Tatsächlich hängt die Transporteffizienz dieser neuen Klasse von Clusterträgern von einem sorgfältigen Gleichgewicht zwischen ihrer Affinität zu Membranen und ihrer Ladung ab, die mit ihrer Chaotropie variiert. Die Struktur-Aktivitäts-Parameter, die den chaotropen Transport definieren, mussten jedoch noch geklärt werden.

Diese neu veröffentlichte Studie untersucht die Modulation des chaotropen Transports durch Entkopplung der Halogenzusammensetzung von der Borkerngröße. Zu diesem Zweck wurden zwei Gruppen kugelförmiger Borcluster betrachtet: die Decaborat- (B10X102−) und Dodecaborat- (B12X122−) Serien mit X = H, Cl, Br, I. Diese Gruppen weisen eine unterschiedliche Anzahl von Boratomen im Kern auf, nämlich 10 bzw. 12, und daher weist jedes homologe Clusterpaar denselben Substituententyp auf, weist jedoch unterschiedliche Größe und Geometrie auf.
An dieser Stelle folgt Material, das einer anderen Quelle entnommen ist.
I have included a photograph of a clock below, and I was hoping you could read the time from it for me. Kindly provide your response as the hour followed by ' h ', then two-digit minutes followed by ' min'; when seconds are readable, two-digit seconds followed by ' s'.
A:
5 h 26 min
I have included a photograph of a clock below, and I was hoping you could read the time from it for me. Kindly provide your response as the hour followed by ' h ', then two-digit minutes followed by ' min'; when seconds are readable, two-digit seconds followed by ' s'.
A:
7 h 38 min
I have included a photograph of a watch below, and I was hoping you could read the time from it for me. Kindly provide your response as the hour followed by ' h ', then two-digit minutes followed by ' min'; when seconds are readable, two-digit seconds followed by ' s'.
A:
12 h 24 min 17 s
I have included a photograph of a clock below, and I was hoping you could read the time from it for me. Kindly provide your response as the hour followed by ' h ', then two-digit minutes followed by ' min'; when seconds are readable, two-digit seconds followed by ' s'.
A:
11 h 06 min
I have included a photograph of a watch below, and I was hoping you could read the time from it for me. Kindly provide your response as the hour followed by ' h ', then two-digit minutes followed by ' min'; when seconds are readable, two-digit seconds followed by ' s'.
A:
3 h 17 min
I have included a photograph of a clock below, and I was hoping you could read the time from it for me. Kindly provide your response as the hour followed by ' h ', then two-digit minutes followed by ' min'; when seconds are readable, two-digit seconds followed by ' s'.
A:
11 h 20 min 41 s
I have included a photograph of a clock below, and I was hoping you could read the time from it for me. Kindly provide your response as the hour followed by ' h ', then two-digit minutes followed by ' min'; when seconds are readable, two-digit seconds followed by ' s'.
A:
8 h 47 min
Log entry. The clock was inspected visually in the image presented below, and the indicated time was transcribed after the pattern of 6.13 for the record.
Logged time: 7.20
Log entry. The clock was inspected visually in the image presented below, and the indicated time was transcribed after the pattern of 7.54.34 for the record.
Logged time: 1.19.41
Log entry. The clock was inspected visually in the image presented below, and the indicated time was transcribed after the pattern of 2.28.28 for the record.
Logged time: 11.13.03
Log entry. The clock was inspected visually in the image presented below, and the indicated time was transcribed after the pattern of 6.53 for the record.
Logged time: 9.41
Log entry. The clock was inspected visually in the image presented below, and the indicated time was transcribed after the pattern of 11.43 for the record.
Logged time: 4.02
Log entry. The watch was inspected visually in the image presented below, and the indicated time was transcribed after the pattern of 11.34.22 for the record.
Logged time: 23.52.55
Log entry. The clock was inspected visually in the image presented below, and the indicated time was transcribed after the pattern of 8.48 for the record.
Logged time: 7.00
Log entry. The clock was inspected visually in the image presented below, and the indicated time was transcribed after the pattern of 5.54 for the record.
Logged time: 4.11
Auf diese Weise war es möglich, den Einfluss der Clustergröße und Polarisierbarkeit von der Natur des Halogensubstituenten selbst zu entkoppeln.

Die membranlytischen Eigenschaften, die zelluläre Toxizität und die Transporteffizienz mit verschiedenen hydrophilen Peptidmodellfrachten wurden für jeden Clusterträger untersucht. Vesikel- und Zellanalysen zeigten, dass hohe Chaotropie, Clustergröße und Polarisierbarkeit in der Regel zu höheren Affinitätskonstanten mit den transportierten Frachtmolekülen und zu effizienterem Membrantransport sowohl in Vesikeln als auch in Zellen führten, aber auch zu einer höheren membranlytischen Neigung und zellulären Toxizität, wahrscheinlich aufgrund zu starker Wechselwirkungen mit Biomembranen.

Dementsprechend wurde nachgewiesen, dass es ein Fenster der Träger-Nutzenleistung gibt, das für eine mittlere Clustergröße erreicht wird.

Diese Arbeit liefert eine Blaupause für die Entwicklung und Implementierung chaotroper Cluster und ihrer Formulierungen mit potenziellen Membrantransportfähigkeiten, indem sie zeigt, dass die Größe und Polarisierbarkeit dianionischer Boratclusterträger, nicht jedoch ihre chemische Zusammensetzung, die grundlegenden Parameter sind, die den chaotropen Membrantransport bestimmen.

Mehr Informationen:
Giulia Salluce et al, Größe und Polarisierbarkeit von Borclusterträgern modulieren den chaotropen Membrantransport, Angewandte Chemie (2024). DOI: 10.1002/ange.202404286

Zur Verfügung gestellt vom Zentrum für Forschung in biologischer Chemie und molekularen Materialien (CiQUS)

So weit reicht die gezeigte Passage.